I've been bitten by this 1.5 times. The first time around was my very first research project in graduate school; I assumed that the professor posing it had already performed this check. Once we had actually proven a result, we discovered that the same result was proven 14 years ago. Moreover, a few years later, the same author had solved the extension we were going to pursue next.

The second time around, I read a Wikipedia article which stated that no improvements to an upper bound were found. This was for semi-legitimate reasons because it required putting together two results in a trivial way to see that an upper bound already exists. By the time I realized this, we were already on the writing-a-paper stage; fortunately, our upper bound was better than the existing one, so we were saved.

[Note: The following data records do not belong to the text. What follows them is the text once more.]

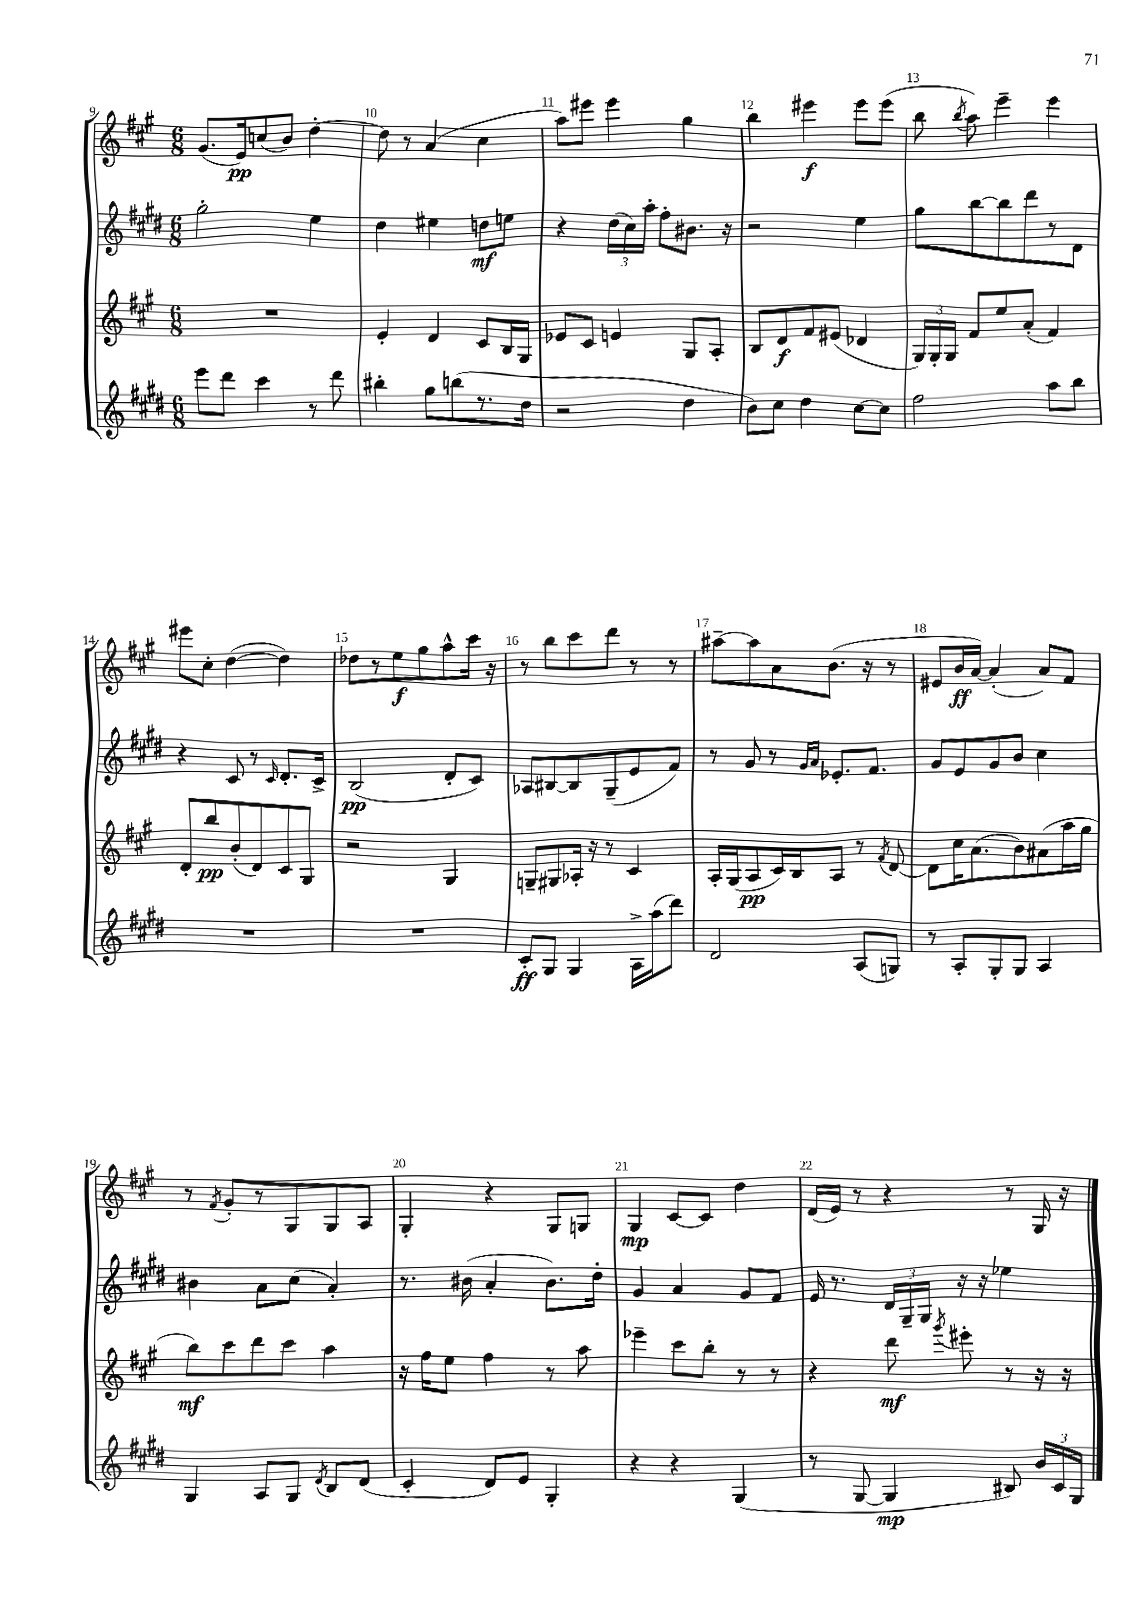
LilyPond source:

<<
\new StaffGroup <<
\new Staff = "s0" {
    \clef treble \key a \major \numericTimeSignature \time 6/8
    \autoBeamOff gis'8.[( e'16\pp) c''8( b'8]) d''4~-. |
    d''8 r8 a'4( cis''4 |
    a''8[) eis'''8] eis'''4 gis''4 |
    b''4 eis'''4\f eis'''8[ eis'''8]( |
    b''8 \acciaccatura { b''8 } a''8) e'''4-- e'''4 |
    eis'''8[ cis''8]-. d''4~( d''4) |
    des''8[ r8 e''8\f gis''8 a''8-^ cis'''16] r16 |
    r8 b''8[ cis'''8 d'''8] r8 r8 |
    ais''8[~-- ais''8 a'8 b'8.]( r16 r8 |
    eis'8[ b'16\ff a'16]~) a'4-.( a'8[) fis'8] |
    r8 \acciaccatura { fis'8 } gis'8[-. r8 gis8 gis8 a8] |
    gis4-. r4 gis8[ g8] |
    gis4\mp cis'8[~ cis'8] d''4 |
    d'16[( e'16]) r8 r4 r8 gis16 r16 \bar "|." |
}
\new Staff = "s1" {
    \clef treble \key e \major \numericTimeSignature \time 6/8
    \autoBeamOff gis''2-. e''4 |
    dis''4 eis''4 d''8[\mf e''8] |
    r4 \tuplet 3/2 { dis''16[( cis''16) a''16]-. } fis''8[-. bis'8.] r16 |
    r2 e''4 |
    gis''8[ b''8~ b''8 dis'''8 r8 dis'8] |
    r4 cis'8 r8 \grace { cis'16 } dis'8.[-. cis'16]-> |
    b2\pp( dis'8[-. cis'8]) |
    aes8[ bis8~ bis8 gis8--( e'8 fis'8]) |
    r8 gis'8 r8 \grace { gis'16[ a'16] } ees'8.[-. fis'8.] |
    gis'8[ e'8 gis'8 b'8] cis''4 |
    bis'4 a'8[ cis''8]( a'4-.) |
    r8. bis'16( a'4-. bis'8.[) dis''16]-. |
    gis'4 a'4 gis'8[ fis'8] |
    e'16 r8. \tuplet 3/2 { dis'16[ gis16-- gis16] } r16 r16 ees''4 \bar "|." |
}
\new Staff = "s2" {
    \clef treble \key a \major \numericTimeSignature \time 6/8
    \autoBeamOff R2. |
    e'4-. d'4 cis'8[ b16 gis16] |
    ees'8[ cis'8] e'4 gis8[ a8]-. |
    b8[ d'8\f fis'8 eis'8]( des'4 |
    \tuplet 3/2 { gis16[) gis16-. gis16] } fis'8[ e''8 a'8]-.( fis'4) |
    d'8[-. b''8\pp b'8-.( d'8) cis'8 gis8] |
    r2 gis4 |
    g8[-- gis8 aes16]-. r16 r8 cis'4 |
    a16[-. gis16( a8\pp cis'16) b16 a8] r8 \acciaccatura { fis'8 } d'8~ |
    d'8[ cis''16 a'8.( b'8) ais'8( a''16 gis''16] |
    b''8[\mf) cis'''8 d'''8 cis'''8] a''4 |
    r16 fis''16[ e''8] fis''4 r8 a''8 |
    ees'''4-- cis'''8[ b''8]-. r8 r8 |
    r4 d'''8\mf \acciaccatura { gis'''8 } eis'''8-. r8 r16 r16 \bar "|." |
}
\new Staff = "s3" {
    \clef treble \key e \major \numericTimeSignature \time 6/8
    \autoBeamOff e'''8[ dis'''8] cis'''4 r8 dis'''8 |
    bis''4-. gis''8[ b''8( r8. dis''16] |
    r2 dis''4 |
    b'8[) cis''8] dis''4 cis''8[~ cis''8] |
    fis''2 a''8[ b''8] |
    R2. |
    R2. |
    cis'8[-.\ff gis8] gis4 a16[-> a''16( dis'''8]) |
    dis'2 a8[( g8]) |
    r8 a8[-. gis8-. gis8] a4 |
    gis4 a8[ gis8] \acciaccatura { dis'8 } b8[ dis'8]( |
    cis'4-. dis'8[) e'8] gis4-. |
    r4 r4 gis4( |
    r8 gis8~ gis4\mp bis8) \tuplet 3/2 { b'16[ cis'16 gis16] } \bar "|." |
}
>>
>>
\layout { \context { \Score currentBarNumber = #9 \override BarNumber.break-visibility = ##(#f #t #t) barNumberVisibility = #all-bar-numbers-visible } }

I won't be able to respond individually to everyone, but thank you all for your contributions! If anything else comes to mind, please leave more quotes -- I'll check back periodically.

[-][anonymous]9y10

I once spilled lactic acid because I just assumed it flowed as fast as water. It would have been a simple mistake, but I specifically obtained that bottle from my twin sister who had prepared a similar mounting medium with it AND warned me to use it sparingly because buying it takes half a workday, ..., and I had listened and promised to be careful. I could have her show me how to do it, but she was time-pressed and irritable because her supervisor demanded she present her thesis before the institute (something like a preliminary hearing). Looking back now, I realize that asking her help then would have only taken five minutes, and there were literally no people who would be more willing and able to go out of their ways to do it.

I think asking yourself 'does it really cost so much to approach this person for advice?' is a good heuristic to have.

It's not quite what you are asking for, but speaking of mistakes in labs I recommend http://pipeline.corante.com/archives/things_i_wont_work_with/ :-)

http://www.buzzfeed.com/kmallikarjuna/how-to-science-as-told-by-17-overly-honest-scientists

I'm not sure how much of this is mistakes, exactly, but it's definitely about sub-optimal experiments. Sometimes way sub-optimal.

Drawback: there is no way to verify this material.